Dataset entries:
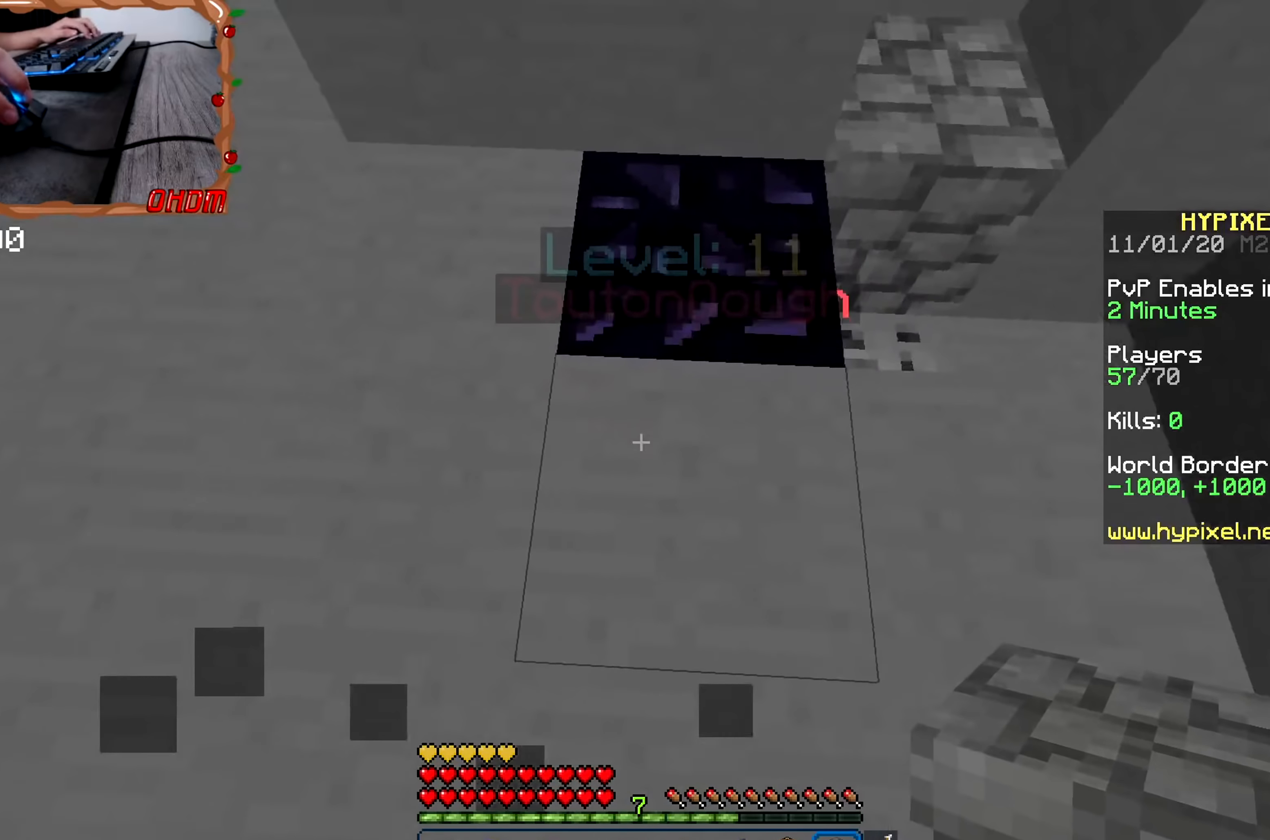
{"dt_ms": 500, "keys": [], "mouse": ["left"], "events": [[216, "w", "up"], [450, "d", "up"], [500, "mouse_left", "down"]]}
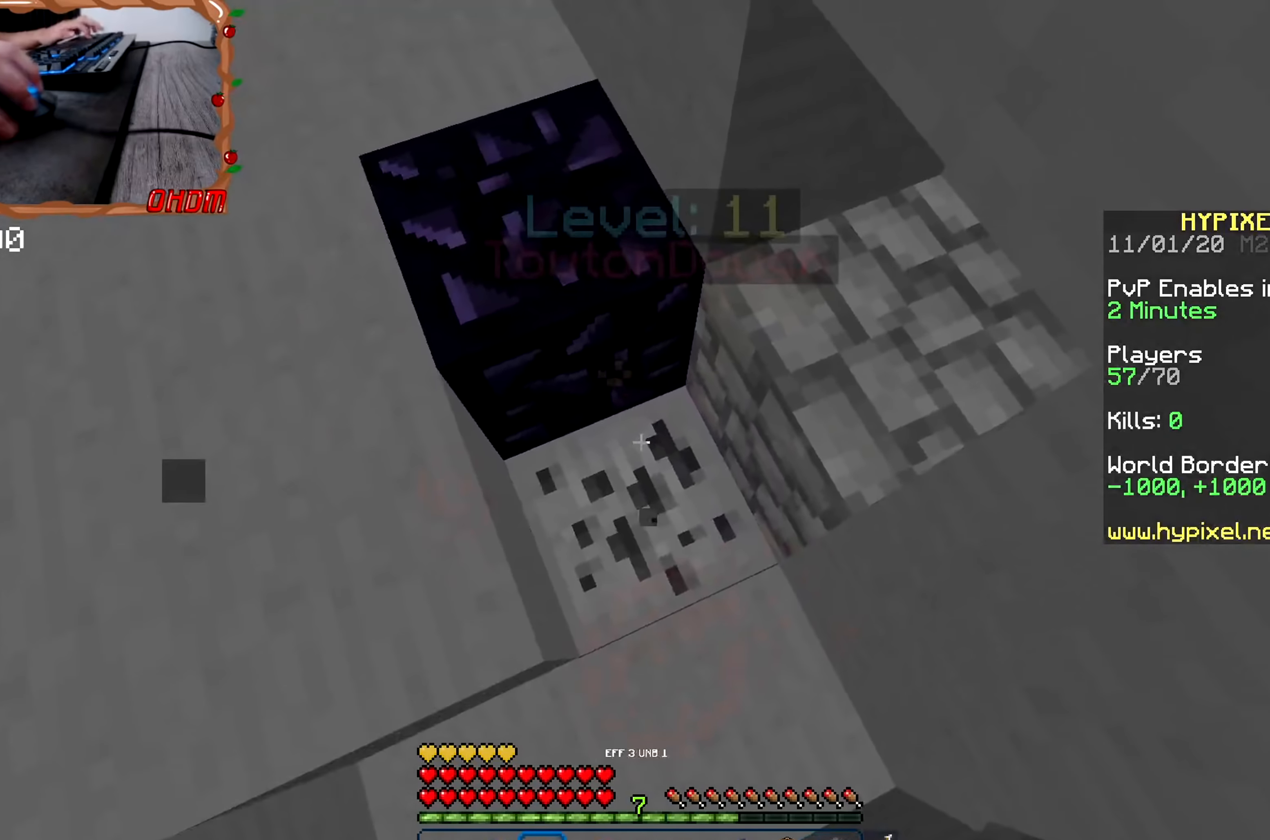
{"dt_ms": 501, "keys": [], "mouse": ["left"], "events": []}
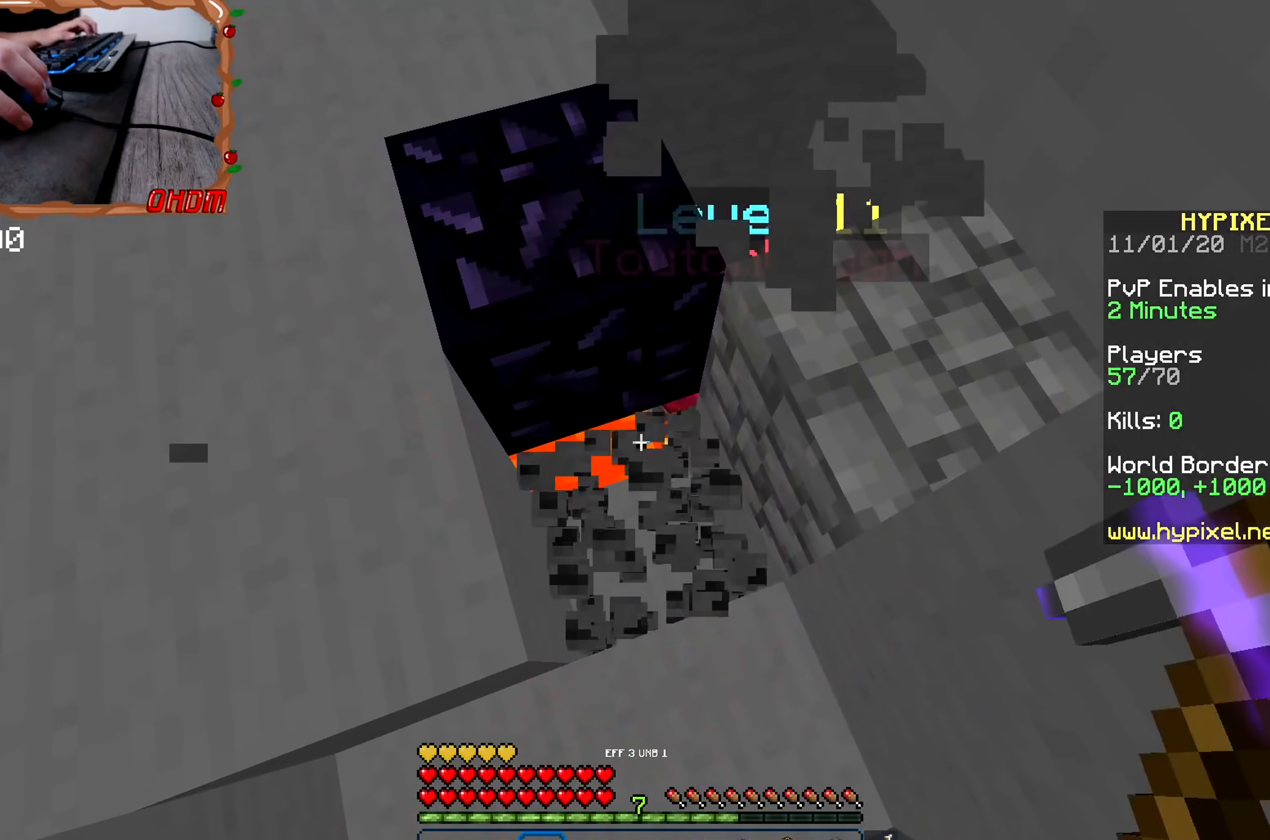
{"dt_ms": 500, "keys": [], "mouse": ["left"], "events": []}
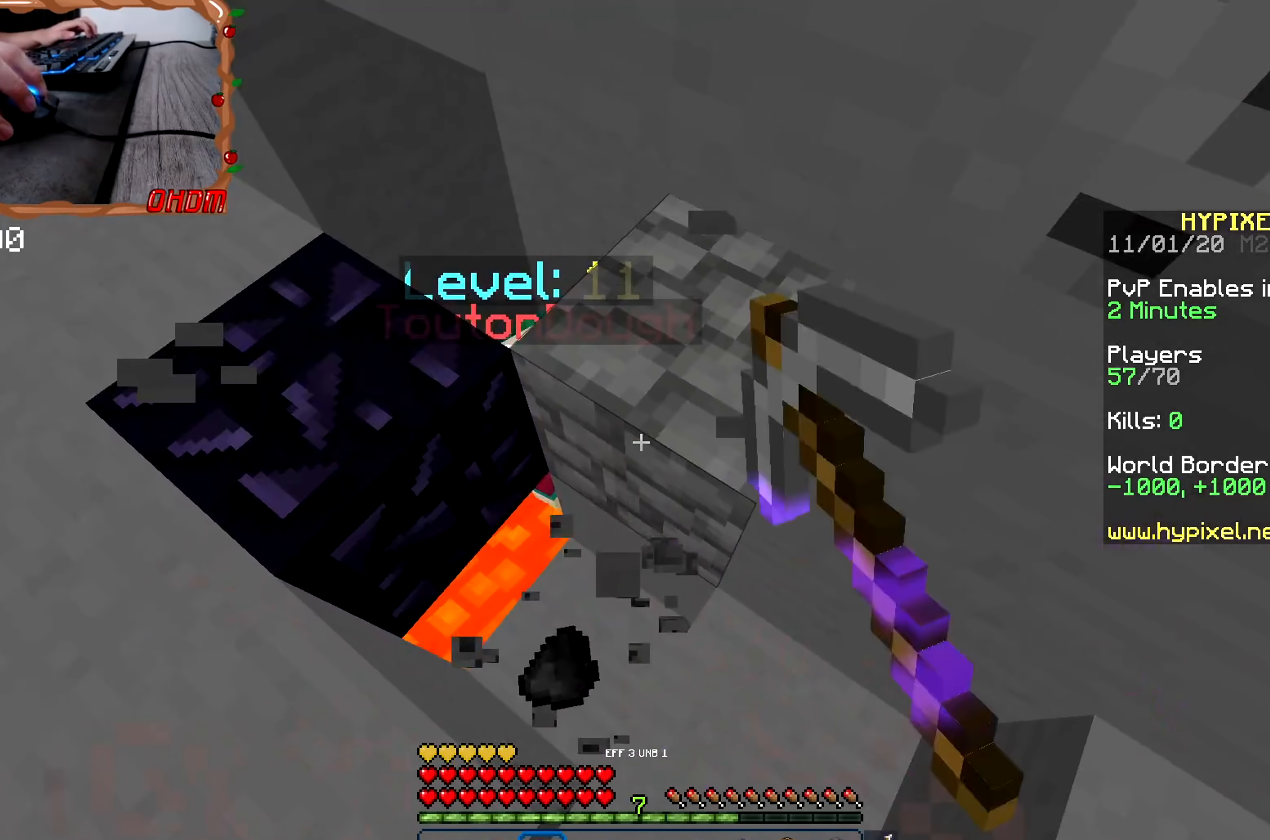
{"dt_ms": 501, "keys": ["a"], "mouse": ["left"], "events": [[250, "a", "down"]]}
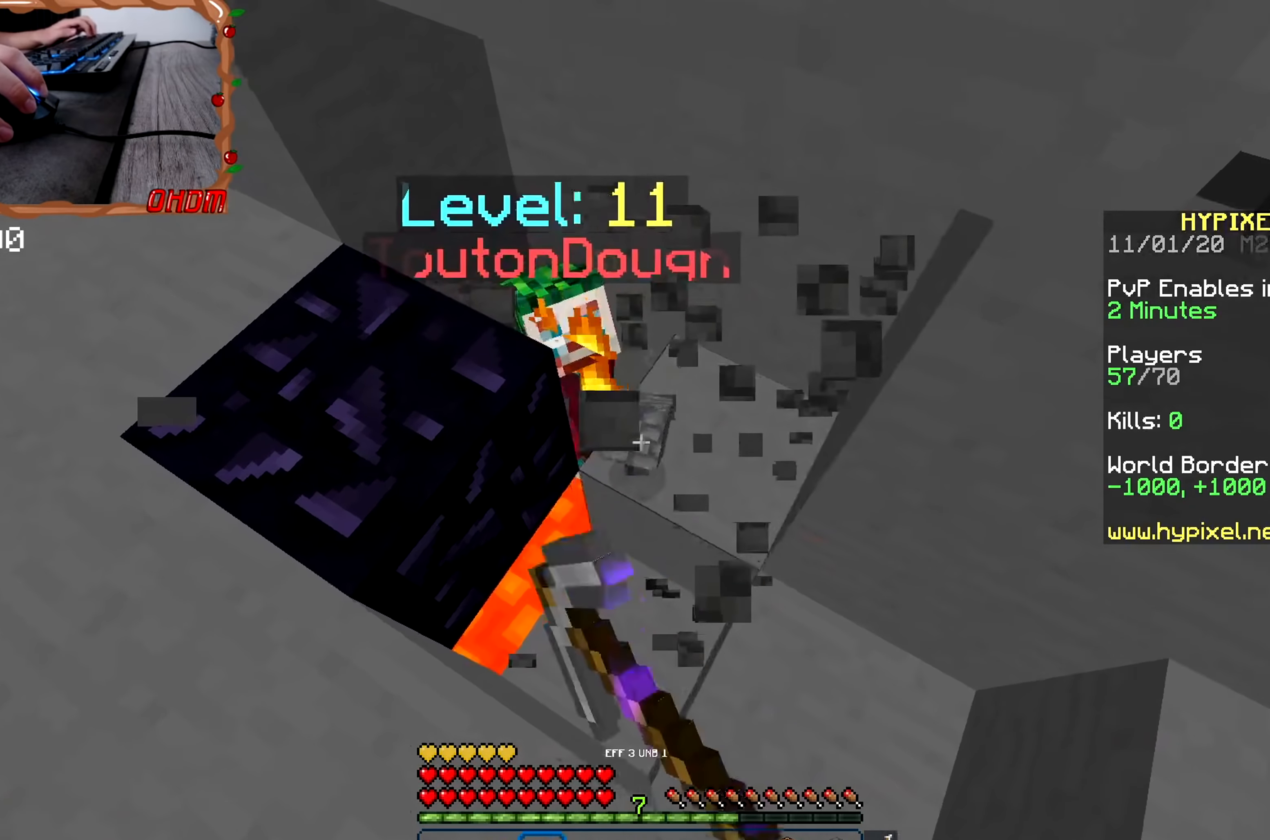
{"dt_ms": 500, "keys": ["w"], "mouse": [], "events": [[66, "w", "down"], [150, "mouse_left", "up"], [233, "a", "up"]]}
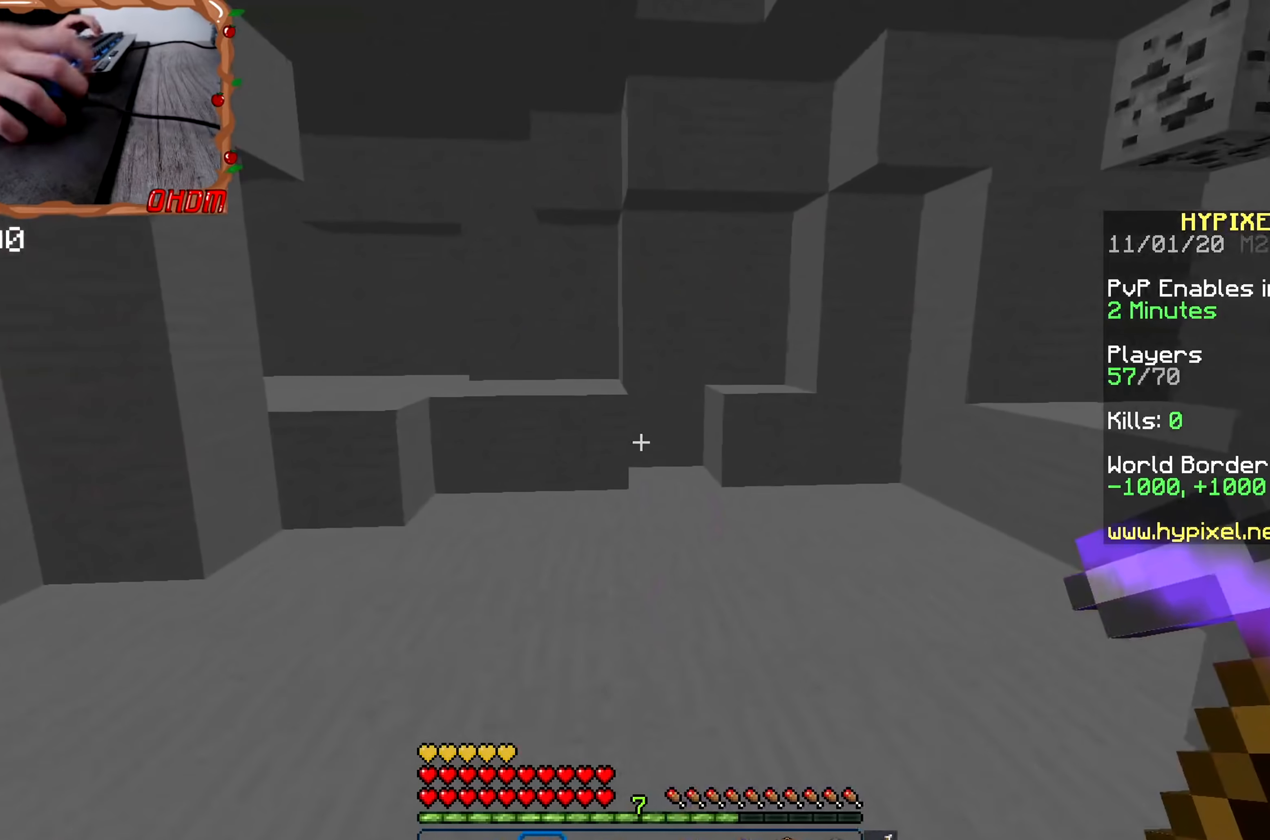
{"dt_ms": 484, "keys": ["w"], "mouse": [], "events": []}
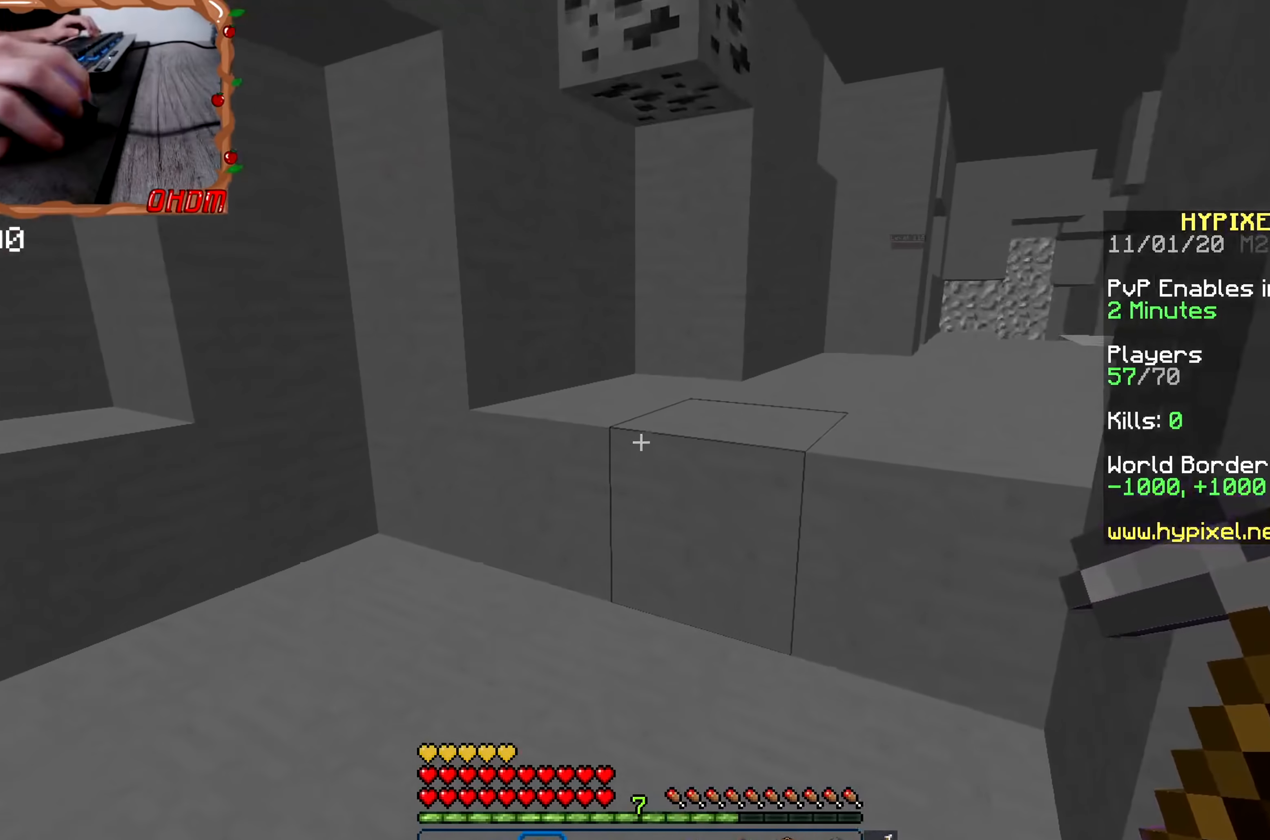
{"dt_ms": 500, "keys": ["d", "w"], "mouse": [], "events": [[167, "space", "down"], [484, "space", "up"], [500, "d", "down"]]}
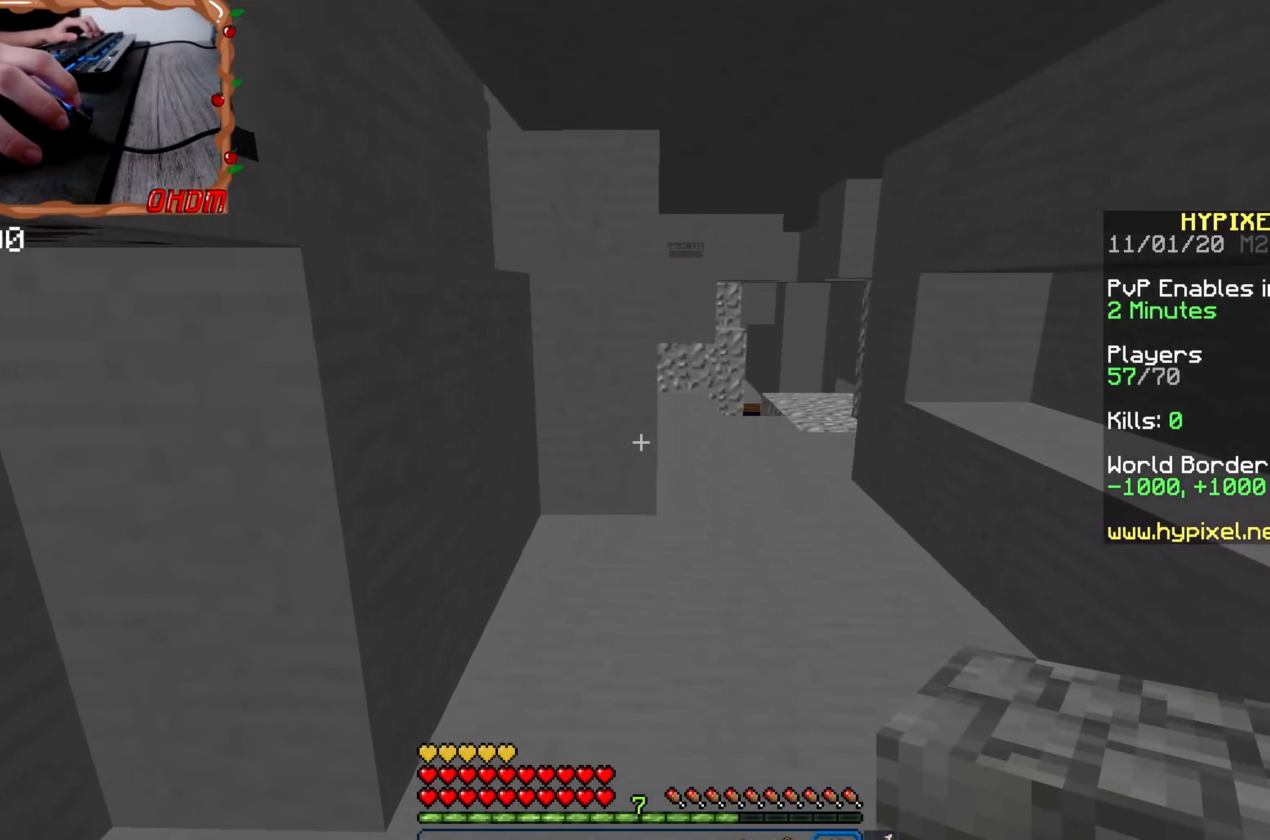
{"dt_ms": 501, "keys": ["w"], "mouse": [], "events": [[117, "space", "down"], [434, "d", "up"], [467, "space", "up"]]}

→ WHAT YOU SHOULD DO
The goal is an exact reprint of the entries, leaving out the pictures.

→ ANSWER SECTION
{"dt_ms": 500, "keys": [], "mouse": ["left"], "events": [[216, "w", "up"], [450, "d", "up"], [500, "mouse_left", "down"]]}
{"dt_ms": 501, "keys": [], "mouse": ["left"], "events": []}
{"dt_ms": 500, "keys": [], "mouse": ["left"], "events": []}
{"dt_ms": 501, "keys": ["a"], "mouse": ["left"], "events": [[250, "a", "down"]]}
{"dt_ms": 500, "keys": ["w"], "mouse": [], "events": [[66, "w", "down"], [150, "mouse_left", "up"], [233, "a", "up"]]}
{"dt_ms": 484, "keys": ["w"], "mouse": [], "events": []}
{"dt_ms": 500, "keys": ["d", "w"], "mouse": [], "events": [[167, "space", "down"], [484, "space", "up"], [500, "d", "down"]]}
{"dt_ms": 501, "keys": ["w"], "mouse": [], "events": [[117, "space", "down"], [434, "d", "up"], [467, "space", "up"]]}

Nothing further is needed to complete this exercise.